*BEREITGESTELLTER TEXT:*
• • • • • • •

Emily Blunt & Robert Habeck für Drehbuchschreiber

In der Wochenendausgabe der SÜDDEUTSCHEN ZEITUNG vom 8./9. Dezember gab es ein Interview mit der Schauspielerin Emily Blunt. Hieraus eine Passage:

Emily Blunt: Ich versuche meine Arbeit gut zu machen.
Süddeutsche: Wie funktioniert das?
Tief eintauchen. Man muss versuchen ihr Dilemma zu begreifen, die Situation & den Moment, in dem sie sich gerade befinden. Außerdem höre ich viel zu.
Wem?
Den anderen, die spielen. Weil es in einer Szene nie darum geht, was sie sagen. Es geht um den Raum zwischen den Menschen – nur dadurch entsteht etwas Besonderes. Wenn man sich da zu wichtig nimmt, zerstört man alles.
Wie verstehen Sie eine Figur?
Nicht verurteilen, nicht mal eine Meinung haben, sondern nur verstehen. Warum tut sie, was sie tut? Warum tun Menschen, was sie tun? Ob ich eine Figur mag oder nicht, darüber mache ich mir keine Gedanken. Meine einzige Sorge: ist sie interessant und kann ich sie begreifen. Sie muss mich persönlich interessieren, weil sie mich emotional viel kostet.

Da hat es bei mir Klick gemacht, weil das, was die Schauspielerin sagt, auch 1:1 für Autoren von Drehbüchern gilt, den Schöpfern der Vorlagen, die von den Schauspielern lebendig gemacht werden. Wir sind im Bereich nicht nur der, wie ich das nenne, Makrodramaturgie, dem täglichen Hauptbetätigungsfeld der Entscheider. Emily Blunt geht dann aber „tiefer“, in den Bereich der Mikrodramaturgie. Was genau passiert in der nächsten Millisekunde? Darüber muss sich ein Schauspieler immer Rechenschaft geben können. Er kann das aber, begründet, nur, wenn sich der Autor vorher darüber auch Rechenschaft gegeben hat. Vielleicht ist jetzt auch klar geworden, dass die so oft geforderten Beschreibungen der Charaktere nur theoretische Vorstudien sind. Mit der Aussage vom Dilemma ist Drama gemeint. Zuspitzung. Es zeigt sich in der Situation.

Erhellend im Weiteren: was wir als Autoren und Dramaturgen betreiben ist nicht Individualpsychologie, sondern Sozialpsychologie. Es geht, zumindest, wenn auch nur zwei Menschen in einer Szene sind, um die Beziehung. Wie sagte Watzlawick: Man kann nicht NICHT kommunizieren. Stärker als im Text drückt sich die Beziehung im Subtext aus. Sich, also eine Einzelperson zu wichtig zu nehmen, ist zerstörerische Eitelkeit, sagt die Schauspielerin. Eine Person als Autor zu wichtig zu nehmen, könnte ein Fehler sein. Das Bild vom Helden verleitet dazu. Zur Zeit scheint sich die Dramaturgie mehr ins Soziale zu wenden. Präzise formuliert Emily Blunt hier was in Familienaufstellungen praktiziert wird: der Raum zwischen den Menschen. Insofern sollte es einen nicht wundern, dass die häufig bereits praktizierten Drehbuchaufstellungen durchaus hilfreich sein können.

• • • • • • •

*AUSZÜGE AUS DATENSÄTZEN:*
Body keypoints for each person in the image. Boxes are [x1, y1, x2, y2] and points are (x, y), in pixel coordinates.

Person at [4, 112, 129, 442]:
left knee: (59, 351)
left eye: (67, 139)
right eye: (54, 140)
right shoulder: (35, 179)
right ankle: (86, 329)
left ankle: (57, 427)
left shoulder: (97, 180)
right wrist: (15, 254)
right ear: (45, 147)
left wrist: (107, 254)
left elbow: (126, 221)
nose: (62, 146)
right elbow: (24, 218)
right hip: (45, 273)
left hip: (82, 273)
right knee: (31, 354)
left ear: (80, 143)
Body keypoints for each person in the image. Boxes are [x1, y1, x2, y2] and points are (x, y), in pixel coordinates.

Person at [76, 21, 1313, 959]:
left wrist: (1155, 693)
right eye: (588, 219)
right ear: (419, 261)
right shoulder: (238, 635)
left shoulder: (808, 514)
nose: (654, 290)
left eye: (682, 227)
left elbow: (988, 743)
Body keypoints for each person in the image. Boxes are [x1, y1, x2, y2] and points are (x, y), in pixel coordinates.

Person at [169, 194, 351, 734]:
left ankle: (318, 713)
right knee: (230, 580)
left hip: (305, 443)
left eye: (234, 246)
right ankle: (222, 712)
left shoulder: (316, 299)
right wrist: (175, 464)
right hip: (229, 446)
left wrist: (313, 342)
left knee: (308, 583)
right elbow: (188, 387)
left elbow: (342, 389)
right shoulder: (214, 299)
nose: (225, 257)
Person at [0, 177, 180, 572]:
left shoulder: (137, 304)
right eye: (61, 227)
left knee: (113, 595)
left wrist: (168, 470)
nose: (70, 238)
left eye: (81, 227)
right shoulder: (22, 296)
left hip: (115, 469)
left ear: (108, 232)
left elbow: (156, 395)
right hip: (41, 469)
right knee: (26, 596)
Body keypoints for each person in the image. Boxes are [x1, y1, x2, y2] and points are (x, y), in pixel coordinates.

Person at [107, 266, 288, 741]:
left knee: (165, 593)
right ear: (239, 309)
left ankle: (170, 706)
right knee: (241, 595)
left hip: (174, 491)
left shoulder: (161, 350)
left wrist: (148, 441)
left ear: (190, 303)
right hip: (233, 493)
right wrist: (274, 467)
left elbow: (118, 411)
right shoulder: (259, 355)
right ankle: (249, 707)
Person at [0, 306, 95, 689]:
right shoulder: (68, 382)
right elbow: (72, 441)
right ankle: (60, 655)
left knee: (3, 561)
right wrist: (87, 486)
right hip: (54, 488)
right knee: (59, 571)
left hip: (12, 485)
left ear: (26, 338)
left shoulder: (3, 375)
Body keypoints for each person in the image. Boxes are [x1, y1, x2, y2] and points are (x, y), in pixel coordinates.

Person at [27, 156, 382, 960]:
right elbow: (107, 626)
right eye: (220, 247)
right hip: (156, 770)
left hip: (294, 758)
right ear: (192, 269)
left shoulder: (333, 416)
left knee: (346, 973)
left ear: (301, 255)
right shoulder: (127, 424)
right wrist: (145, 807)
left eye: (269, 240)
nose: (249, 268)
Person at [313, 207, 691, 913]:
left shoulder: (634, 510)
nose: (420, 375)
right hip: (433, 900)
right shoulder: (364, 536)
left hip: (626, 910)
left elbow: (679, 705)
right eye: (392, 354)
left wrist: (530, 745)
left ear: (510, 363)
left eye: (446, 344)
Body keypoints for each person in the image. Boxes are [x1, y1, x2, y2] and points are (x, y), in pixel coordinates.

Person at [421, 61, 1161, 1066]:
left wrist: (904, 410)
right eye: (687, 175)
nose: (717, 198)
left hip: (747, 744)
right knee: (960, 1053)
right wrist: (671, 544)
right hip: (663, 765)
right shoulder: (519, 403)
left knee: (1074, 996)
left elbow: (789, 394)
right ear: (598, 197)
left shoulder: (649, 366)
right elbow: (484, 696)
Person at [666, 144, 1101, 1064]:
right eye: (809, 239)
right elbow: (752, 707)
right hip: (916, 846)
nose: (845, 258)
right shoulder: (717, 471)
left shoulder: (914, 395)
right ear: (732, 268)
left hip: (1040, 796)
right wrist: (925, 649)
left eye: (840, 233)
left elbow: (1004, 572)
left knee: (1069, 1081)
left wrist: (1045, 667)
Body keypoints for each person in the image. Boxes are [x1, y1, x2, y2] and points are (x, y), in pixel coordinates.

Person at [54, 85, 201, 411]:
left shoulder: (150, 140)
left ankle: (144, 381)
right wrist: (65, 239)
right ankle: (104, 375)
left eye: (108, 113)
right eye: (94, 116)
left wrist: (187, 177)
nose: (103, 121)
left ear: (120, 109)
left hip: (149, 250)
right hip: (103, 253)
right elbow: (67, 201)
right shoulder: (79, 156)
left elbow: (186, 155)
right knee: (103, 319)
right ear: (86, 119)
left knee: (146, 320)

• • • • • • •

*ERFORDERLICHE HANDLUNG 1:* Geben Sie aus dem Text über Emily Blunt und das Drehbuchschreiben den Abschnitt zwischen „Emily Blunt &“ und „gut zu machen.“ einschließlich wortgetreu aus.
*ERFORDERLICHE HANDLUNG 2:* Schreiben Sie den Text über Emily Blunt und das Drehbuchschreiben im Anschluss an seinen letzten Satz weiter.

*ERGEBNIS DER AUFGABE 1:*
Emily Blunt & Robert Habeck für Drehbuchschreiber

In der Wochenendausgabe der SÜDDEUTSCHEN ZEITUNG vom 8./9. Dezember gab es ein Interview mit der Schauspielerin Emily Blunt. Hieraus eine Passage:

Emily Blunt: Ich versuche meine Arbeit gut zu machen.

*ERGEBNIS DER AUFGABE 2:*
Auch der Arbeitsprozess des Autors kostet viel an Emotionalität.
Dann geht es um das Grundprinzip aller großen Dramatiker. Meine persönliche Namens-reihe: Shakespeare, Molière, Ibsen Tschechow und sogar Wolfgang Amadeus Mozart. Die machten sich keine Gedanken über Mögen – weil Mögen Figuren leicht zu positiv erscheinen lässt. Und Nicht-Mögen zu negativ. Interessant heißt mit anderen Worten komplex, vielschichtig, widersprüchlich. Wie Menschen in der Wirklichkeit sind. Und in der dargestellten Wirklichkeit auch sein müssen. Sonst werden sie zu Klischeefiguren minderer Genres. Ja und dass auch der Arbeitsprozess des Autors viel an Emotionalität kostet, darauf sollten er/sie gefasst sein.

Und noch ein Beispiel, kürzlich in der Presse zu lesen: Robert Habeck, einer der Vorsitzenden der GRÜNEN-Partei beendete auf einer Wahlveranstaltung in Hessen seine Rede so. (Übrigens kein Berufspolitiker von Anfang an, sondern ein studierter Literaturwissenschaftler und Schriftsteller.)

Robert Habeck: Ich habe neulich allen meinen vier Söhnen eine Bohrmaschine geschenkt, klingt blöd, aber das gehört zu meinem Männlichkeitsbild.
(Lachen)
Lasst uns doch stattdessen eine Welt gestalten, in der wir Dinge benutzen, statt sie zu besitzen. Lasst uns nachdenken: Welche Art von Wohlstand wollen wir haben? Das können wir nicht denen überlassen, die uns Bohrmaschinen und Autos verkaufen wollen. Diese Frage müssen wir politisch beantworten.
(Schluss seiner Rede und Beifall)

Was für ein Subtext-Virtuose und Rhetoriker. Sollten Autoren auch sein! Und das mit Bildern (Regieanweisungen) unterstützen können. Mit dem ersten Satz, selbst, wenn er im Detail nicht stimmen sollte, hat er eine Identifikation mit seinem Publikum hergestellt – aber über das Eingeständnis einer Schwäche. Diese Schwäche dreht er um zu einem Appell. Erst nachdenken, bedenken und dann Konsequenzen ziehen. Konsequenzen, die nur politisch sein können. Und die Gegner werden benannt.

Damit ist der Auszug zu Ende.